Klager is veroordeeld tot een gevangenisstraf van drie jaar en TBS met voorwaarden voor een pedoseksueel delict waar tien kinderen bij betrokken zijn geweest, voornamelijk jongetjes tussen de 12 en 16 jaar oud, over een periode van tien jaar. Gezien de
maatschappelijke commotie die momenteel rond het vervroegd naar buiten laten gaan van zedendelinquenten bestaat, lijkt het de selectiefunctionaris maatschappelijk onverantwoord, ook voor de slachtoffers van klager, om hem in dit stadium van zijn
detentie al verlof te verlenen. Het betreft zijn tweede verlofaanvraag en de einddatum van detentie is 2 juni 2006. De directeur van de inrichting heeft, gelet op de gevoelige problematiek, geen advies gegeven. Het openbaar ministerie heeft negatief
geadviseerd. De rechtbank die klager tot TBS met voorwaarden heeft veroordeeld heeft klager onder toezicht van de reclassering geplaatst en een verplichte klinische behandeling opgelegd. Wanneer klager in een te vroeg stadium vrijheden zou krijgen,
worden direct de voorwaarden tenietgedaan.

Op klagers verlofaanvraag zijn de volgende adviezen uitgebracht.
De directeur van de locatie Dordtse Poorten te Dordrecht heeft aangegeven de beslissing over toekenning van verlof, gelet op de gevoelige problematiek, aan de Minister over te willen laten.

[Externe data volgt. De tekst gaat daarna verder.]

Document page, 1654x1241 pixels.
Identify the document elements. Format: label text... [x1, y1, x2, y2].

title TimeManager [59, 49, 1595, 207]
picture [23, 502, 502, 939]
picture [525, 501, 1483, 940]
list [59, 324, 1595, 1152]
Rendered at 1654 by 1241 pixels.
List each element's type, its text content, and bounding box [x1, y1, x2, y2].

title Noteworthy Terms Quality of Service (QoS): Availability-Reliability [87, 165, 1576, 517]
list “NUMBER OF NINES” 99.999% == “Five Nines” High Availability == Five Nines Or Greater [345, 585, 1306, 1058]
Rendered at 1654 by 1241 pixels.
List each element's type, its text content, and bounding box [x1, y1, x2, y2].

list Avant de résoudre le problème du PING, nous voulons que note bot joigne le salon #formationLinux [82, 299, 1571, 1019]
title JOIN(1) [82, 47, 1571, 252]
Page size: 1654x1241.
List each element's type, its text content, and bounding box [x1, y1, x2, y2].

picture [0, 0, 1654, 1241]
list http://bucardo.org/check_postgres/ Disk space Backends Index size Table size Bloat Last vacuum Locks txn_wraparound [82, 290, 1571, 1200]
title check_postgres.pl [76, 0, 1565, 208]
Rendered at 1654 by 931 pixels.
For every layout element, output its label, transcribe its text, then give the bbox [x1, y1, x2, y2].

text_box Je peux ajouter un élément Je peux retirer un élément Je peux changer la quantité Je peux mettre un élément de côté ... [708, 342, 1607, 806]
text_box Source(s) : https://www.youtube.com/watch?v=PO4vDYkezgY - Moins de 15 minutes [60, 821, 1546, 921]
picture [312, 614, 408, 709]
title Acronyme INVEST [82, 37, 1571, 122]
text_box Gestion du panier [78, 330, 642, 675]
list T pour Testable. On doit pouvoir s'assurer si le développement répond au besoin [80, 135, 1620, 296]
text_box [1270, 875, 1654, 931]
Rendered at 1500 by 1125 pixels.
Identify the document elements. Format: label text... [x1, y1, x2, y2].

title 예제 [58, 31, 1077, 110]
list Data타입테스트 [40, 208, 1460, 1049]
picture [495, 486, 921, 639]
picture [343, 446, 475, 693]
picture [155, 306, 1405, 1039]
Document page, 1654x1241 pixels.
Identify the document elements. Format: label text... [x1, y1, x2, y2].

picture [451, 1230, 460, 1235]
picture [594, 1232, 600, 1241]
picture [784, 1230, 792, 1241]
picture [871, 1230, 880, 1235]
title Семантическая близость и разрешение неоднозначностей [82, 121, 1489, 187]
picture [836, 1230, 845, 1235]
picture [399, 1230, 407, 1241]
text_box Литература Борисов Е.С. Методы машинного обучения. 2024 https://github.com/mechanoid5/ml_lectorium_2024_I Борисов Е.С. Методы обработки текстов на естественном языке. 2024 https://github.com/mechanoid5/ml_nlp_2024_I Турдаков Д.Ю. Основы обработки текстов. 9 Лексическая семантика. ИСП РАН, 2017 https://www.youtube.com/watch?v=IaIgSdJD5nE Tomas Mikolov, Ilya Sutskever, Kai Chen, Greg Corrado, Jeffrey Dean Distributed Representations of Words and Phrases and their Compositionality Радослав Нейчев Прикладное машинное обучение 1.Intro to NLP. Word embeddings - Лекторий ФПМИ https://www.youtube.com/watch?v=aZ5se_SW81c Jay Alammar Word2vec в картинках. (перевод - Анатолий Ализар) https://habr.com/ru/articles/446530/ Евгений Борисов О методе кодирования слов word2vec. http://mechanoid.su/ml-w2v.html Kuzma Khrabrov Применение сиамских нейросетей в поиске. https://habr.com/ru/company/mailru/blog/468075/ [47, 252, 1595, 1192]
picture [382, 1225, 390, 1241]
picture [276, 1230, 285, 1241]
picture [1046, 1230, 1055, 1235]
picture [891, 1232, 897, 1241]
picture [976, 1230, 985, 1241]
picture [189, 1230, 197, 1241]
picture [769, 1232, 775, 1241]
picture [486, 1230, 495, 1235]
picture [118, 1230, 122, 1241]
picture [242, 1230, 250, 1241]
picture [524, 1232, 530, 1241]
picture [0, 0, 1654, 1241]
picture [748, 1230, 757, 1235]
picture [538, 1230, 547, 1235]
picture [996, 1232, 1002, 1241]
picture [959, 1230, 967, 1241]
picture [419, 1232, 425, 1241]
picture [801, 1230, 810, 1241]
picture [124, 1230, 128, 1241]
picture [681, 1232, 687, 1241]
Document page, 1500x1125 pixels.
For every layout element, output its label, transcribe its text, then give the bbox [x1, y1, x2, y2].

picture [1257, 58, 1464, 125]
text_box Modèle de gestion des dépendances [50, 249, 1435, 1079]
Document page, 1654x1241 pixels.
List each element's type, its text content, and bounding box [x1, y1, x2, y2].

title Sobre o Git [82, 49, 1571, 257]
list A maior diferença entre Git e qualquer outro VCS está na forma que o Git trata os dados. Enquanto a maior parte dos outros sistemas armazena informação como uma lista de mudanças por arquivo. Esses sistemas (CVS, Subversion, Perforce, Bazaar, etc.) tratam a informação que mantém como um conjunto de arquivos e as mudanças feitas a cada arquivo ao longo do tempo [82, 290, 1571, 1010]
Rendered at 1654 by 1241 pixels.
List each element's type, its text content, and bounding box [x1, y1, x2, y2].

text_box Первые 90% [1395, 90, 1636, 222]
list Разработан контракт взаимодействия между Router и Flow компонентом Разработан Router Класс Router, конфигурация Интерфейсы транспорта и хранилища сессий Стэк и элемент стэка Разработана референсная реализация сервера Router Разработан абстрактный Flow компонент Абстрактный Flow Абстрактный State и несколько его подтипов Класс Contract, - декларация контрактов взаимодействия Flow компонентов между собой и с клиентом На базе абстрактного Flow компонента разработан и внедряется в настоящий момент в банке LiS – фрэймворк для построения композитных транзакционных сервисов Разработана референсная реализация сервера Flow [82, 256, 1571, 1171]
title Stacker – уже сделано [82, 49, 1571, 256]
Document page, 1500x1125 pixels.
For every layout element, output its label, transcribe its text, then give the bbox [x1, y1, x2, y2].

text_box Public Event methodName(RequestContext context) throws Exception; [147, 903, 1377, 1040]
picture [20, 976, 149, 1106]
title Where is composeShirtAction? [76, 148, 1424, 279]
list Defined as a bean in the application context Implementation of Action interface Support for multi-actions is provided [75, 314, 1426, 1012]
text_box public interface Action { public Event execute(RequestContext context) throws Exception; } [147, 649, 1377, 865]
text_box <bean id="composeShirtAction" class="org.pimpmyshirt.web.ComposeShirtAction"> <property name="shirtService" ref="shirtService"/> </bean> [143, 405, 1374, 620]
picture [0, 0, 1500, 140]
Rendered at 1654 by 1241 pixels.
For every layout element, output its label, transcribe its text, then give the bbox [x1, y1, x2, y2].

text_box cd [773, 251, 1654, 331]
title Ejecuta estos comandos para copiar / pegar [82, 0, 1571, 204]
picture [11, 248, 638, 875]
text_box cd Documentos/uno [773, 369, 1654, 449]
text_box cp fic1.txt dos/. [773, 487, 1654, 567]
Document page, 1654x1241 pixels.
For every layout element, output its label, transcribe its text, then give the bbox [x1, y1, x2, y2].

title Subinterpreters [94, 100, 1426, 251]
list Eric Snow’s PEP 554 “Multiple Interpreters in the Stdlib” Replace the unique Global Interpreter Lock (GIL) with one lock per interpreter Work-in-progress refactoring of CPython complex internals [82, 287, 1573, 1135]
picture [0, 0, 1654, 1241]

Ondanks het positieve gedrag van klager is men zich in de
inrichting bewust van het zwaarwegende advies van de officier van justitie.
De officier van justitie bij het arrondissementsparket te Rotterdam heeft, met verwijzing naar een eerder negatief advies van 18 april 2005, wederom negatief geadviseerd. De officier van justitie is er van overtuigd dat verlofverlening ook in dit
stadium van de detentie maatschappelijke onrust zal veroorzaken bij de slachtoffers en hun leefomgeving. De zaak heeft veel commotie veroorzaakt en het moet niet uitgesloten worden dat (één van) de slachtoffers zich tegen klager zal/zullen keren als
duidelijk wordt dat hij al met verlof is/mag.
Bij de politie bestaat geen bezwaar tegen het verlofadres, klagers nicht te [A].

3. De beoordeling
Klager ondergaat een gevangenisstraf van drie jaar met aftrek, wegens verkrachting meermalen gepleegd en het plegen van ontuchtige handelingen en het hebben van gemeenschap met iemand beneden de 16 jaar meermalen gepleegd. De rechtbank heeft klager
tevens tot TBS met voorwaarden voor de duur van twee jaar veroordeeld. De wettelijk vroegst mogelijke v.i.-datum valt op of omstreeks 2 juni 2006.

Het beroep richt zich tegen de afwijzing van klagers tweede verlofaanvraag. Hij kan in totaal zes verlofaanvragen indienen.

De beroepscommissie is van oordeel dat de beslissing van de Minister niet in strijd is met de wet en dat deze, bij afweging van alle in aanmerking komende belangen en gelet op de weigeringsgrond zoals bedoeld in artikel 4 onder i van de Regeling
tijdelijk verlaten van de inrichting, evenmin als onredelijk of onbillijk kan worden aangemerkt. Zij geeft hierbij zwaarwegende betekenis aan het gemotiveerde advies van de officier van justitie. Het risico van maatschappelijke onrust bij de
slachtoffers en hun leefomgeving bij verlofverlening aan klager is, gelet op de ernst en de aard van de gepleegde delicten en de commotie die de strafzaak heeft veroorzaakt, niet denkbeeldig. Daar komt bij dat [A] niet ver van [B] ligt. De kans op een
ongewenste persoonlijke confrontatie met klager kan weliswaar door het verbinden van voorwaarden aan het verlof worden verkleind, maar de maatschappelijke onrust kan in dit geval ook al onstaan door de enkele wetenschap dat klager met verlof mag gaan.
De beroepscommissie maakt uit het inrichtingsadvies bij de verlofaanvraag op dat de reclassering niet om advies is gevraagd en dat wordt, gelet op de door de rechtbank gestelde voorwaarden bij de TBS, als een groot gemis ervaren. De beroepscommissie
heeft goed kennis genomen van klagers positieve gedrag in de inrichting, maar de belangenafweging valt in dit stadium van de detentie niet in het voordeel van klager uit.

4. De uitspraak
De beroepscommissie verklaart het beroep ongegrond.

Aldus gedaan door de beroepscommissie voornoemd, bestaande uit mr. U. van de Pol, voorzitter, mr. A.G. Bosch en mr. J.M.M. van Woensel, leden, in tegenwoordigheid van mr. S. Jousma, secretaris, op 26 augustus 2005.